* [WRITTEN TASK A]
In the listing below, find every line that contains the string "skLineSegment", matching case exactly, and copy each such line.

* [TEXT PASSAGE]
#####

Updated: Dec 15,2014 9:21 PM     Xinhua

HOHHOT — A man sentenced to death and executed in a controversial 1996 rape and murder case was acquitted of his crimes 18 years later in Inner Mongolia autonomous region on Dec 15.

Huugjilt, who was 18 at the time of his conviction and execution, had his innocence officially announced by Zhao Jianping, deputy chief judge of the Inner Mongolia Autonomous Regional Higher People’s Court, who also apologized to his parents.

Huugjilt was found guilty of raping and murdering a woman in a public toilet in Hohhot on April 9, 1996. He was sentenced to death and executed in June 1996.

Zhao bowed low to the tearful couple as he handed the court order over to them.

Shang Aiyun, 62, mother of the dead Huugjilt, said she would copy the court paper, and burn the print in front of her son’s grave to “comfort his spirit that has been suffering from the pain of a wrongful charge”.

The couple, unwavering in their belief in their son’s innocence, have been petitioning to the country’s supreme court and the region’s higher court since 2006.

#####

* [WRITTEN TASK B]
Print the news report on the Huugjilt acquittal above in full, reproducing it word for word.

* [THE RECORDS]
#####

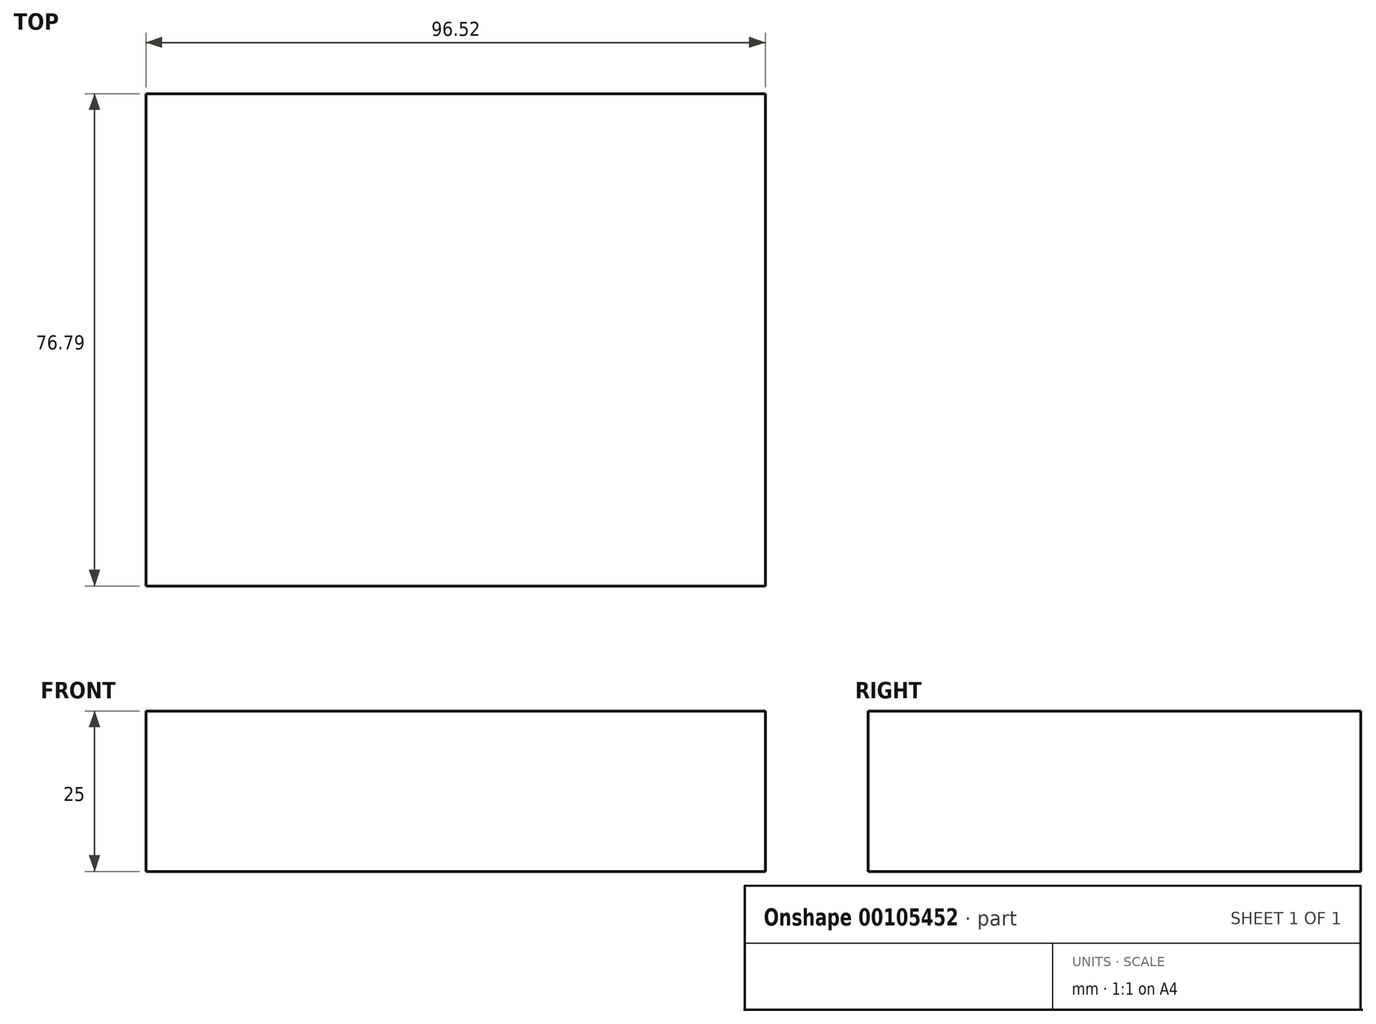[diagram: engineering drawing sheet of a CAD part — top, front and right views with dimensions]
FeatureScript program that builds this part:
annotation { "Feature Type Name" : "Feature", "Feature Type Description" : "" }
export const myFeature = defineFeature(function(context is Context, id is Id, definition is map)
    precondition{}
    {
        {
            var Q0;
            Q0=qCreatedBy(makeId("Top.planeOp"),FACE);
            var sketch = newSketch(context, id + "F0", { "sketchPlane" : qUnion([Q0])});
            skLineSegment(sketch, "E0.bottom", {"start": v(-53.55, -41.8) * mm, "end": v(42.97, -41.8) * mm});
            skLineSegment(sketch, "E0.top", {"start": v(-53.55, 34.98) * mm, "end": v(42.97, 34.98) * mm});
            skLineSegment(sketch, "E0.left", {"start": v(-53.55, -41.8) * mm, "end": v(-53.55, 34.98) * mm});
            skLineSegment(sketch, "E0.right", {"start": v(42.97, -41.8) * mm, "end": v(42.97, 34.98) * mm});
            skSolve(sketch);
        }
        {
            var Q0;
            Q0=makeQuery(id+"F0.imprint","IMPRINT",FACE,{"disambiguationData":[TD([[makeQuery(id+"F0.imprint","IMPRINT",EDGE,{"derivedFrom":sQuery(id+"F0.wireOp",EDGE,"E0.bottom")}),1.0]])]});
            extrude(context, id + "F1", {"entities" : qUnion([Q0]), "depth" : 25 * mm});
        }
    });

#####

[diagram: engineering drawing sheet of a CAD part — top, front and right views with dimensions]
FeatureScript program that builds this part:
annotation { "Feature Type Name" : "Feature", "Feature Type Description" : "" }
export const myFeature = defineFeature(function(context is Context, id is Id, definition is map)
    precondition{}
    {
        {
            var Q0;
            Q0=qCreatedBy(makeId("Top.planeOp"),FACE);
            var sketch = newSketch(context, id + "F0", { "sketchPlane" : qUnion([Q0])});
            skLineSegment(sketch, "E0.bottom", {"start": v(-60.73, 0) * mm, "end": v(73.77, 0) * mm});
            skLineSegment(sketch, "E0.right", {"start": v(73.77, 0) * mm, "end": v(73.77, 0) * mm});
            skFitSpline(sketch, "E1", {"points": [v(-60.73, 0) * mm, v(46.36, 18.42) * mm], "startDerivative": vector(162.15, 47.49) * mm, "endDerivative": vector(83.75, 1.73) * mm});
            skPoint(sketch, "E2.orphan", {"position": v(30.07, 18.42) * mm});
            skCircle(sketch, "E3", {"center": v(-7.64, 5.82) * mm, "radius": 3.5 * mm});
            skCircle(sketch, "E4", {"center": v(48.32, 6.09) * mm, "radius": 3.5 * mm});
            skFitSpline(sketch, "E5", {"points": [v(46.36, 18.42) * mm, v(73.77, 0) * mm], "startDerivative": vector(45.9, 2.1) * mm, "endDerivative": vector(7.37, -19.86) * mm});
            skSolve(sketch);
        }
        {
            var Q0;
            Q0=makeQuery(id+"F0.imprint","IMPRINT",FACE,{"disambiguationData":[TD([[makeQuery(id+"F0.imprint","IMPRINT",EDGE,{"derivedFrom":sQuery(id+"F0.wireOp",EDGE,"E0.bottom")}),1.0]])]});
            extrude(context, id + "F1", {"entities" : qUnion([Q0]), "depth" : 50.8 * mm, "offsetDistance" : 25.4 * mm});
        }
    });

#####

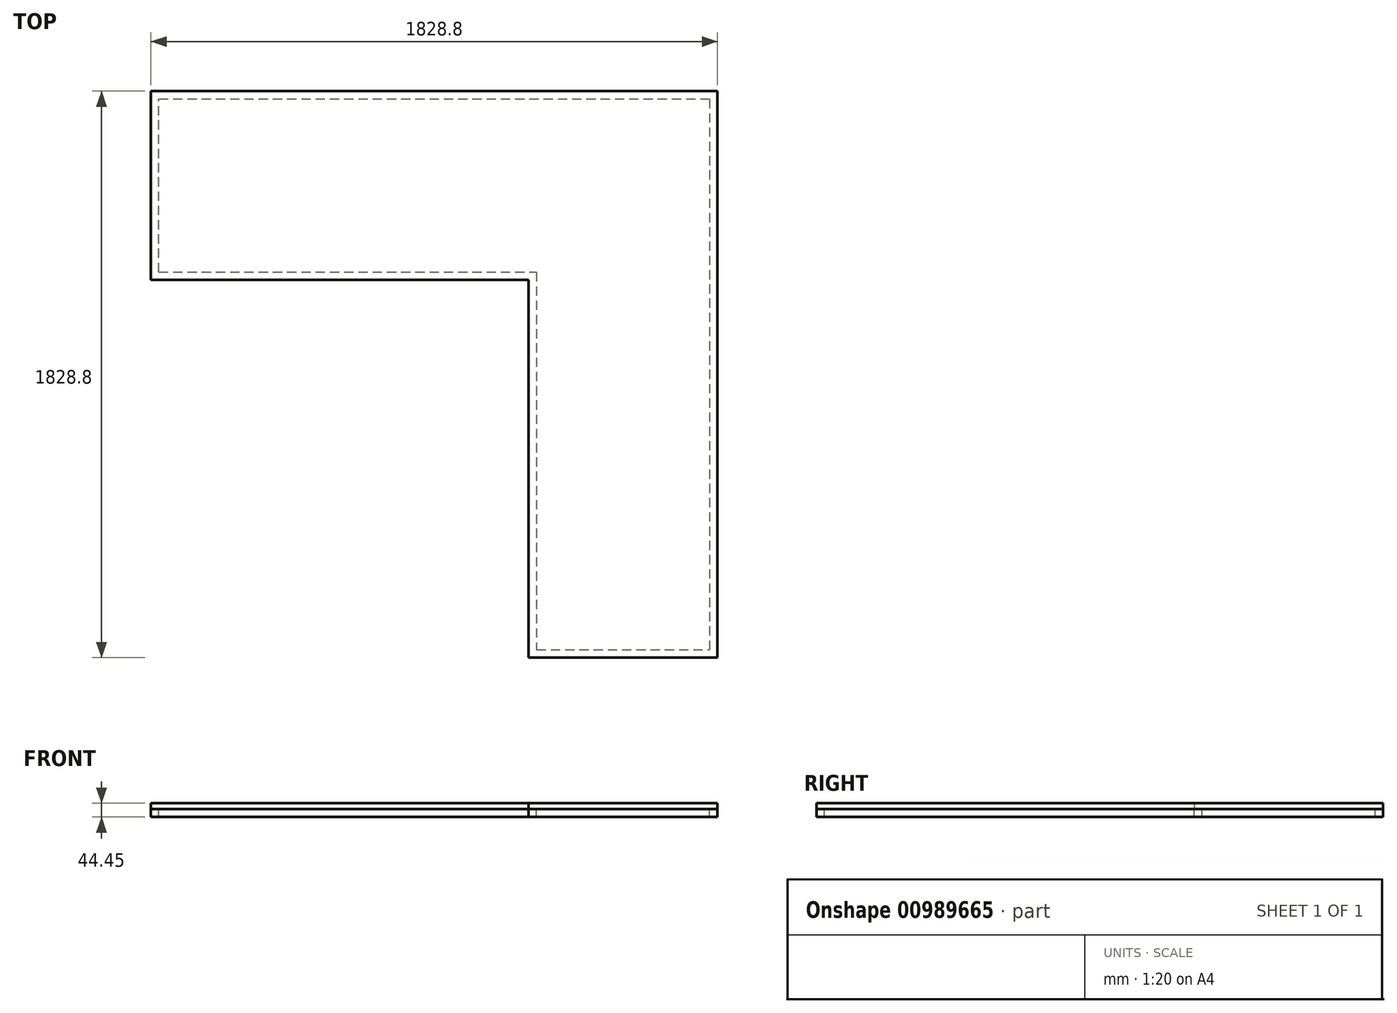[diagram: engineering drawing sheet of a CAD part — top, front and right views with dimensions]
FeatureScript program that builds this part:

#####

* [CORRECT RESULT A]
            skLineSegment(sketch, "E0.bottom", {"start": v(-53.55, -41.8) * mm, "end": v(42.97, -41.8) * mm});
            skLineSegment(sketch, "E0.top", {"start": v(-53.55, 34.98) * mm, "end": v(42.97, 34.98) * mm});
            skLineSegment(sketch, "E0.left", {"start": v(-53.55, -41.8) * mm, "end": v(-53.55, 34.98) * mm});
            skLineSegment(sketch, "E0.right", {"start": v(42.97, -41.8) * mm, "end": v(42.97, 34.98) * mm});
            skLineSegment(sketch, "E0.bottom", {"start": v(-60.73, 0) * mm, "end": v(73.77, 0) * mm});
            skLineSegment(sketch, "E0.right", {"start": v(73.77, 0) * mm, "end": v(73.77, 0) * mm});

* [CORRECT RESULT B]
Updated: Dec 15,2014 9:21 PM     Xinhua

HOHHOT — A man sentenced to death and executed in a controversial 1996 rape and murder case was acquitted of his crimes 18 years later in Inner Mongolia autonomous region on Dec 15.

Huugjilt, who was 18 at the time of his conviction and execution, had his innocence officially announced by Zhao Jianping, deputy chief judge of the Inner Mongolia Autonomous Regional Higher People’s Court, who also apologized to his parents.

Huugjilt was found guilty of raping and murdering a woman in a public toilet in Hohhot on April 9, 1996. He was sentenced to death and executed in June 1996.

Zhao bowed low to the tearful couple as he handed the court order over to them.

Shang Aiyun, 62, mother of the dead Huugjilt, said she would copy the court paper, and burn the print in front of her son’s grave to “comfort his spirit that has been suffering from the pain of a wrongful charge”.

The couple, unwavering in their belief in their son’s innocence, have been petitioning to the country’s supreme court and the region’s higher court since 2006.